Archive for May, 2009

Will Lowered Sourcing Costs Boost Bottom-Line in 2H 2009?

Thursday, May 21st, 2009

When listening to conference calls this retail earnings season, analysts are asking each management team to quantify go forward sourcing savings.  It’s clear that analysts and management teams believe these savings to be largely incremental to the bottom-line.
 
Yesterday, Target (TGT- 41.60) management made the following statement (see transcript below) that reflects their belief that they’ll need to lower pricing to remain competitive.  Maybe they’re being conservative, but clearly their comments do not suggest a bottom-line benefit from the lowered sourcing costs.  
 
That brings up the following questions… why do management teams (and analysts) believe that they’ll be able to maintain the current pricing structure and ‘pocket’ the savings?  Why will retail, overall, not face AUR pressure in 2H 2009 if the sector lowers its pricing to reflect the newly lowered sourcing cost structure?  Why will this not lead to the price deflation we’re seeing today at the grocers?  Why would specialty retail be any different?

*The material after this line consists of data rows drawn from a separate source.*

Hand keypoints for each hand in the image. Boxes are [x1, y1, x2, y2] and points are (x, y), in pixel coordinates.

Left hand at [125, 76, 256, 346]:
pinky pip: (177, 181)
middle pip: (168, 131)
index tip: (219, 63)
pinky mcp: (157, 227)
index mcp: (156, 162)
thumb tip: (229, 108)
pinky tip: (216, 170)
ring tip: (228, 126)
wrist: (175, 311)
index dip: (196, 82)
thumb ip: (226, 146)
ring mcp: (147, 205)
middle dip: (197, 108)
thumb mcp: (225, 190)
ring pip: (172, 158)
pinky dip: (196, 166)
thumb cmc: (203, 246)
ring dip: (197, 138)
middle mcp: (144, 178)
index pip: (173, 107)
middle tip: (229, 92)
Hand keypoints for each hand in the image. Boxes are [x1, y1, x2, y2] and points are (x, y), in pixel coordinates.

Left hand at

TGT Conference Call May 20, 2009:

Charles Grom - J.P. Morgan – Analyst

Okay.  Great.  And then, one for Kathy.  Just Penney’s and Kohl’s have talked to source and costs down anywhere between 3% to 10% in the back half of ‘09 and even more so in 2010.  Just wondering, I know you guys have a little bit of a different sourcing by region, just wondering about the decent ballpark for you?  And a little bit of sense for how you think that could support gross profit margins in the back half of the year?                                   

Kathy Tesija - Target Corporation – EVP Merchandising

I would say that that’s within the range of what we expect. I would guess probably more like 5% to 7% or 8%.  And we’ve seen some of that already this year but we believe that it will grow as we move through the quarter here.  And in terms of how that translates to gross profit, I think a lot of that will be reinvested in pricing, to make sure that we’re offering the best value to our guest.  And so, at this point, it’s hard for me to tell you exactly what I think will flow through.  But I would say that most of that is going to be reinvested in the product.

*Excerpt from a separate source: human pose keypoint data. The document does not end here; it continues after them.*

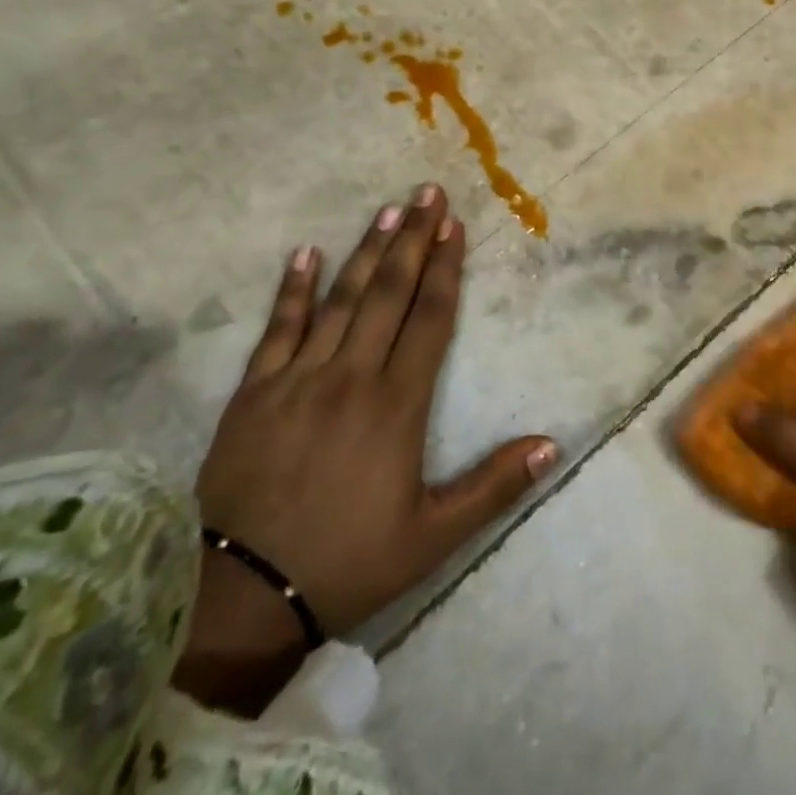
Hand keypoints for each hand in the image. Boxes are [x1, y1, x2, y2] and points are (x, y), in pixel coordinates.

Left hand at [174, 185, 558, 715]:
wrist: (242, 601)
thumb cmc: (349, 562)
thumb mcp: (434, 536)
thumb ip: (495, 487)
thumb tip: (552, 445)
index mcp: (396, 404)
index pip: (430, 318)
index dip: (446, 269)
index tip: (455, 227)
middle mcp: (351, 377)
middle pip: (388, 293)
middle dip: (413, 240)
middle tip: (428, 193)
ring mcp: (297, 380)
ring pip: (340, 300)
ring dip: (367, 251)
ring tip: (389, 211)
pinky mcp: (253, 394)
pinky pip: (277, 329)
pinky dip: (292, 289)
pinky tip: (305, 253)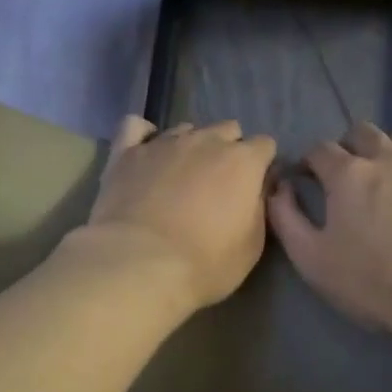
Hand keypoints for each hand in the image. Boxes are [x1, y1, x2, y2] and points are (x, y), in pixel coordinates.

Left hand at [75, 116, 279, 313]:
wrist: (140, 264)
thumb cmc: (205, 263)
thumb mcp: (252, 245)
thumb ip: (258, 207)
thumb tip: (258, 187)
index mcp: (243, 161)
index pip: (264, 145)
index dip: (261, 165)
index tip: (253, 187)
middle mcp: (206, 140)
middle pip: (227, 130)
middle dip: (228, 150)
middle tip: (217, 184)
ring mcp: (164, 142)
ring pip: (185, 129)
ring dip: (189, 147)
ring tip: (179, 176)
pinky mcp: (127, 152)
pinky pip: (136, 127)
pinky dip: (144, 136)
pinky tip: (146, 152)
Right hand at [268, 121, 391, 339]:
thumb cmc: (376, 284)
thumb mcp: (313, 260)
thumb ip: (286, 218)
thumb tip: (280, 187)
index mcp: (349, 174)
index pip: (320, 149)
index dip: (310, 160)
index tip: (308, 177)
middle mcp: (390, 157)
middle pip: (363, 132)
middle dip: (350, 147)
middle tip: (350, 174)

Gregg Steinhafel - Target Corporation – Chairman, President and CEO

Yes, I would agree, we expect these same kinds of price decrease that we’re experiencing.  Other retailers are going to get the same kind of pricing decreases.  So, it’s really about making sure we’re competitive, that we’re growing our market share, particularly in these profitable discretionary categories.  So, that’s really the number one priority, is to be right in terms of price in the marketplace.  And if we can flow a little bit to the bottom line, that’s an additional benefit.  But first and foremost, is being competitive and increasing our market share.